Do you have anything else? I gestured. 

He was confused.

Do I have any other options?

He tapped his temple then held up his hands. He didn’t understand.

Why was this day trip to Hungary challenging everything I believe in like sticking by my friends and not renting bathing suits and a comprehensive boycott against Speedos?

Fine. Whatever. 

How much?

He was confused.

I took the change out of my pocket and slapped it on the counter.

He shrugged and took a medium-sized coin.

I attempted to say thank you, but the look on my face probably said otherwise.

I locked myself in my booth, undressed, and put on the thing.

It was very uncomfortable. It was grippy. I wanted it to get its hands off of me. I wanted to charge it with sexual harassment.

It was dark blue with some broad stripes.

I looked over my shoulder into the full length mirror. Yep. My butt crack was hanging out. 

I pulled up the back then looked down. Yep. Indecent in the front now.
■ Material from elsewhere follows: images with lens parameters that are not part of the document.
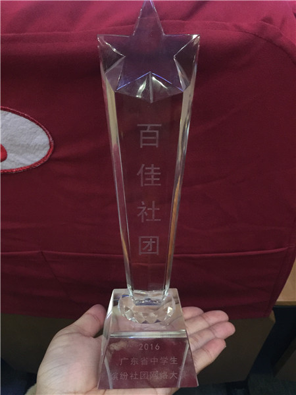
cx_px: 148
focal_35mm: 29
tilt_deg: -33.4
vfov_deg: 61.7
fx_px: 331
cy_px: 198
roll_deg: +2.5
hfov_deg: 48.2
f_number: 2.2
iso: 160
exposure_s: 1/8
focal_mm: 4.15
If you’ve ever seen the Seinfeld episode where Kramer wants to borrow Jerry’s swimsuit, then you’ll understand what I mean when I say that my boys were definitely out of their neighborhood.”

I had just paid money to be 95% naked in eastern Europe in front of complete strangers without a partner in crime.  


Fine. Whatever. If was going to gird my loins with a garment belonging to a 9-year-old boy, then you bet your baloney I was going to do it with confidence and price. Behold, Spa Men and Spa Women! Michelangelo’s David in the flesh!

I took a deep breath and followed the signs to what I hoped was the pool.